S55: Electrofuels and Protein-based biorefining:  Novel strategies to produce chemicals and fuels

Tuesday, August 13, 2013: 11:00 AM
Nautilus 1-2 (Sheraton San Diego)
Yixin Huo, Easel Biotechnologies, LLC, Los Angeles, CA and James Liao, Dept. of Chemical Engineering, UCLA, Los Angeles, CA
EASEL is pioneering creative strategies for cost-effective and sustainable generation of biofuels and bio-based chemicals. We optimize microbiology discoveries in biofuel synthesis for efficiency, cost-effectiveness, and large scale production. Among several proprietary fermentation-based platforms under development, our “electrofuel” technology integrates electrochemical formate production, biological CO2 fixation, and higher alcohol synthesis, opening the possibility of electricity-driven bioconversion of CO2 to transportation fuels or other commercial chemicals. This integrated process does not depend on biological “light reactions.” Electricity generated from photovoltaic cells, wind turbines, or off-peak grid power sources can be used to drive CO2 fixation and fuel production.

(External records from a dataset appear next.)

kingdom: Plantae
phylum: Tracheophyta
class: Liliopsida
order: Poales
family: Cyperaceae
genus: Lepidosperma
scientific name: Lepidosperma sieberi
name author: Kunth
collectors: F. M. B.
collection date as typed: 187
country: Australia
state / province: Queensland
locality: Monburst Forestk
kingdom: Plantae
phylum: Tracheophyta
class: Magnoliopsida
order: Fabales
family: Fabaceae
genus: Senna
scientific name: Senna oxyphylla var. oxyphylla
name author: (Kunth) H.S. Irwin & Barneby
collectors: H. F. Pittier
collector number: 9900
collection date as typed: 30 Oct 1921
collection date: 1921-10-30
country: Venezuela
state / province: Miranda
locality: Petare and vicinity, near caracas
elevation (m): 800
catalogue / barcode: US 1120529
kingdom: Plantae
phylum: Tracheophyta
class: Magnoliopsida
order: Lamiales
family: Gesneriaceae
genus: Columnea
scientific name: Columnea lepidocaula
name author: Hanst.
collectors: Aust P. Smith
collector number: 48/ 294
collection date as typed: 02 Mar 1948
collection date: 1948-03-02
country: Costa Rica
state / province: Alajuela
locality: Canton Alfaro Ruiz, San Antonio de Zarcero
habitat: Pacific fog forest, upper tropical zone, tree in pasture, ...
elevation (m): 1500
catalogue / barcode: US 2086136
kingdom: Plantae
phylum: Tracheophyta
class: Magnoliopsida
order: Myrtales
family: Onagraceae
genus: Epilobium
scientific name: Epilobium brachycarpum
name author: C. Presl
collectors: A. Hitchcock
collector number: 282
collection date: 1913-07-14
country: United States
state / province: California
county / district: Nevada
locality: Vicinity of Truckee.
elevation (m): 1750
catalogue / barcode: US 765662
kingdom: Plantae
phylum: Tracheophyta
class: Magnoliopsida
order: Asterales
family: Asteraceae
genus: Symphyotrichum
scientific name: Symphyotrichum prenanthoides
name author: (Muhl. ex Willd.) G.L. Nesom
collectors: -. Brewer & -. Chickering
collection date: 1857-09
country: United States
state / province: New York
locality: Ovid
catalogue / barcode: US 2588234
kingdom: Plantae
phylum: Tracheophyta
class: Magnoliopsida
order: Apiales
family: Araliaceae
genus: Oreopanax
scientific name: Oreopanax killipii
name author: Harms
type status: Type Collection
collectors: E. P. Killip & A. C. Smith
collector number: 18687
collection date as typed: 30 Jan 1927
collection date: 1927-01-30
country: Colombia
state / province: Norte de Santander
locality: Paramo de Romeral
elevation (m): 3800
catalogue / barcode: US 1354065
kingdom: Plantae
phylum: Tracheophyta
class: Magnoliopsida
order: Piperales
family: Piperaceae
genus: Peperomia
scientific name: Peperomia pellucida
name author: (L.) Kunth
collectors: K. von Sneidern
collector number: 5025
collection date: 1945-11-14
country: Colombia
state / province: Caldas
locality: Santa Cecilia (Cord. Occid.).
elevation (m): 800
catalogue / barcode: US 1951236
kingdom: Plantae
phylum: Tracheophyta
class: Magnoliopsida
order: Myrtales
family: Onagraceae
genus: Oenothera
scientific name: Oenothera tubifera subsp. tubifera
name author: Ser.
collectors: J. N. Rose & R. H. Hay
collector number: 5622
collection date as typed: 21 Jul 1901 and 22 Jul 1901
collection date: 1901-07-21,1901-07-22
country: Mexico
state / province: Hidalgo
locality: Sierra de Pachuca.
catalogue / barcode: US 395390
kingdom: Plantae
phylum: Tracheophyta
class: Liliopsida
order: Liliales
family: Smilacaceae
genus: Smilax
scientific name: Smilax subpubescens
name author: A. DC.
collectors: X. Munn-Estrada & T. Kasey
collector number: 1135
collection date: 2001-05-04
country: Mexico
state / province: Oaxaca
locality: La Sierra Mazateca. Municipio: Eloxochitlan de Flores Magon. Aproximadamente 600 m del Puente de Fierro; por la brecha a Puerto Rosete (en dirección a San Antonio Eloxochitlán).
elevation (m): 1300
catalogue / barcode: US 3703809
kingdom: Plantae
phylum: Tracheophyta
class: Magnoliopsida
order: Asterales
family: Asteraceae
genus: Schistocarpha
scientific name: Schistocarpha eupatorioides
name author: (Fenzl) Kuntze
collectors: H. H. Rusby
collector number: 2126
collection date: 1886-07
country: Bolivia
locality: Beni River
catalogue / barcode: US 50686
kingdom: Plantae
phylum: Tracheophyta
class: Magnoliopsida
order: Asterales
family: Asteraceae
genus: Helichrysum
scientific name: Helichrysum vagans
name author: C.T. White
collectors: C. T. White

Thus, this process provides a way to increase photosynthetic efficiency by coupling man-made photoelectric generation devices with biological CO2 fixation and fuel production capability. Another unique technology is to use proteins as a feedstock to achieve nitrogen neutral biofuel production. Proteins are the major component of the photosynthesis apparatus, CO2 fixation pathways and other biosynthetic and cell growth machinery. The protein based biorefining scheme can bypass the need for expensive photo-bioreactors or the lignocellulose recalcitrance problem by using protein biomass from algal cultures, waste biotreatment and the fermentation industry as a long-term, sustainable protein source. The recycled nitrogen could be used for future protein production or conventional agriculture. We applied metabolic engineering to generate Escherichia coli that can deaminate protein hydrolysates, enabling the cells to convert proteins to C4 and C5 alcohols at 56% of the theoretical yield.